A faithful copy of all the entries is required, with no pictures in it.

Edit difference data
== Segment start ==

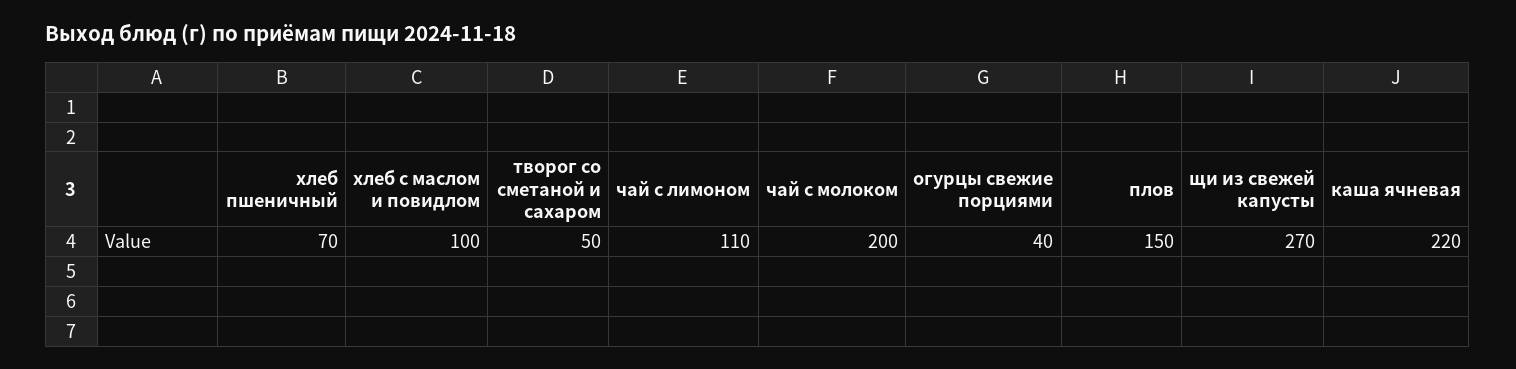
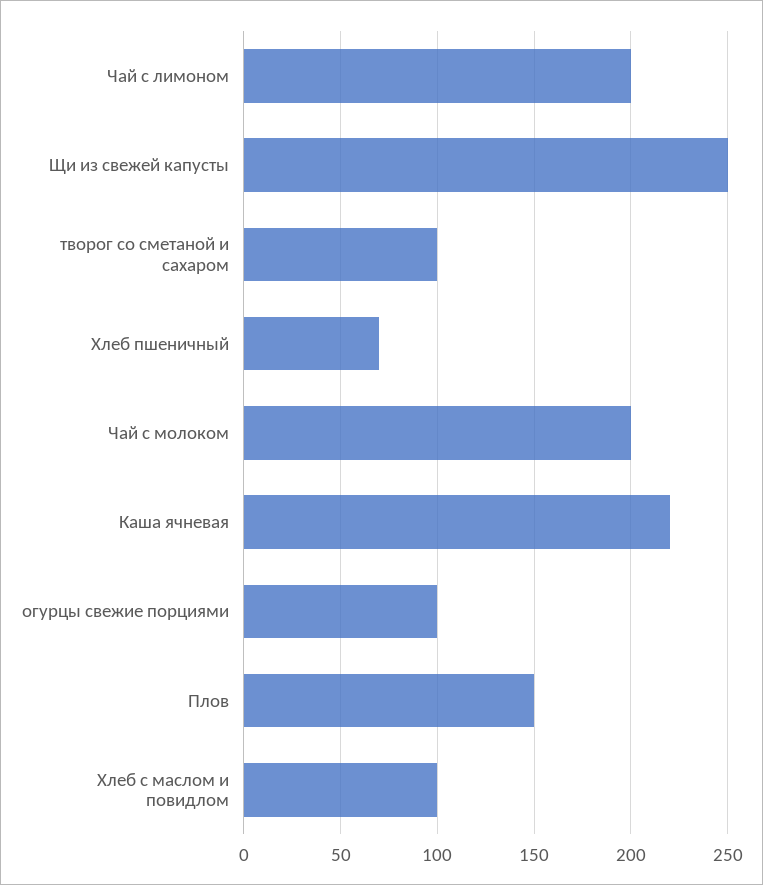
  {
    "хлеб пшеничный": 70,
    "хлеб с маслом и повидлом": 100,
-   "творог со сметаной и сахаром": 50,
+   "творог со сметаной и сахаром": 100,
-   "чай с лимоном": 110,
+   "чай с лимоном": 200,
    "чай с молоком": 200,
-   "огурцы свежие порциями": 40,
+   "огурцы свежие порциями": 100,
    "плов": 150,
-   "щи из свежей капусты": 270,
+   "щи из свежей капусты": 250,
    "каша ячневая": 220
  }

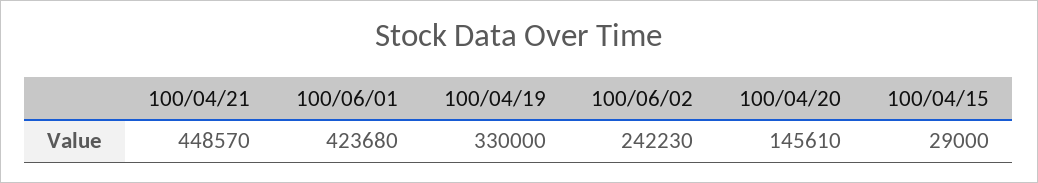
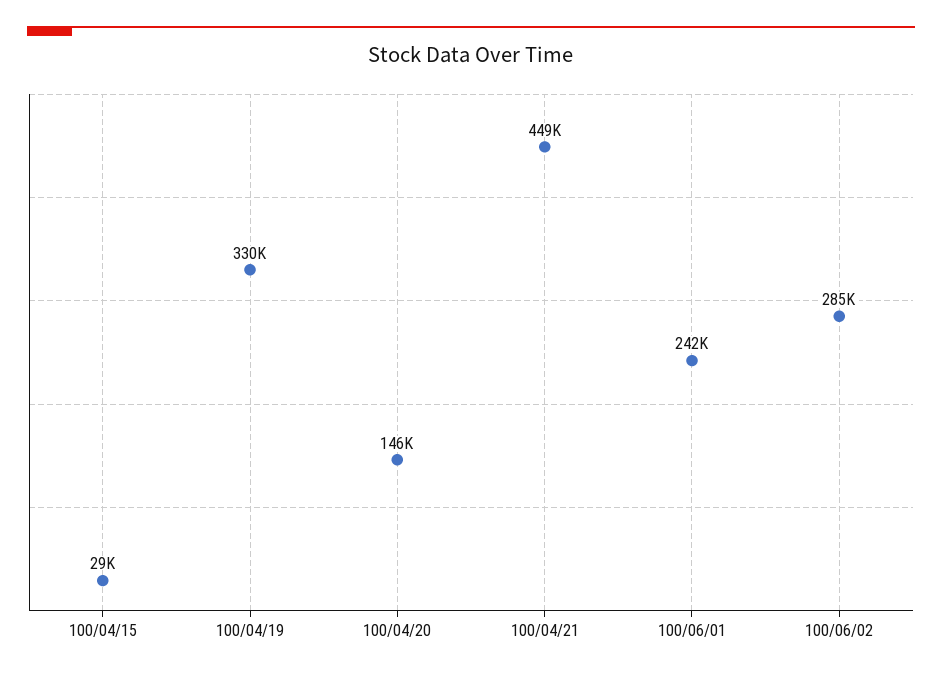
  {
    "100/04/21": 448570,
-   "100/06/01": 423680,
+   "100/06/01": 242000,
    "100/04/19": 330000,
-   "100/06/02": 242230,
+   "100/06/02": 285000,
    "100/04/20": 145610,
    "100/04/15": 29000
  }

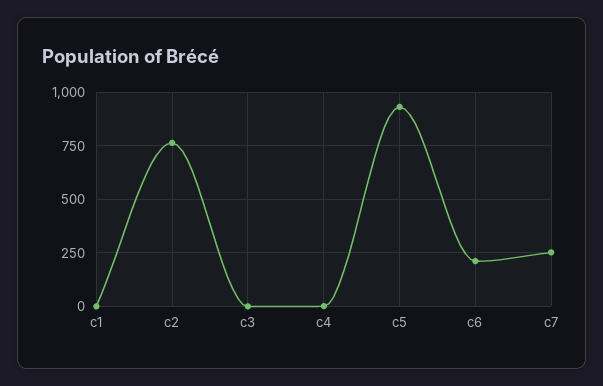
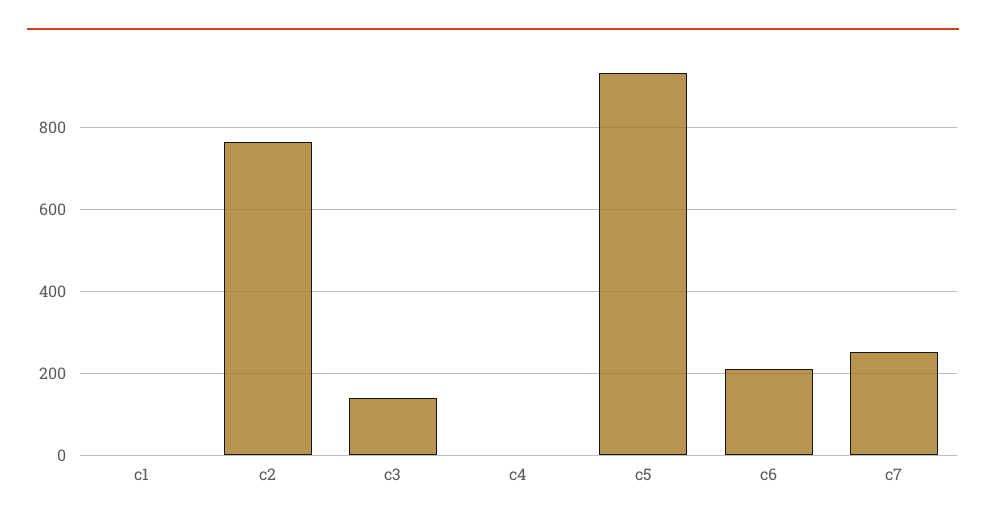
  {
    "c1": 0,
    "c2": 760,
-   "c3": 0,
+   "c3": 140,
    "c4": 0,
    "c5": 940,
    "c6": 220,
    "c7": 260
  }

== Segment end ==

**Exercise response**
  {
    "хлеб пшеничный": 70,
    "хлеб с маслом и повидлом": 100,
-   "творог со сметаной и сахаром": 50,
+   "творог со сметаной и сахаром": 100,
-   "чай с лимоном": 110,
+   "чай с лимоном": 200,
    "чай с молоком": 200,
-   "огурцы свежие порциями": 40,
+   "огурцы свежие порциями": 100,
    "плов": 150,
-   "щи из свежей капусты": 270,
+   "щи из свежей капусты": 250,
    "каша ячневая": 220
  }

  {
    "100/04/21": 448570,
-   "100/06/01": 423680,
+   "100/06/01": 242000,
    "100/04/19": 330000,
-   "100/06/02": 242230,
+   "100/06/02": 285000,
    "100/04/20": 145610,
    "100/04/15": 29000
  }

  {
    "c1": 0,
    "c2": 760,
-   "c3": 0,
+   "c3": 140,
    "c4": 0,
    "c5": 940,
    "c6": 220,
    "c7": 260
  }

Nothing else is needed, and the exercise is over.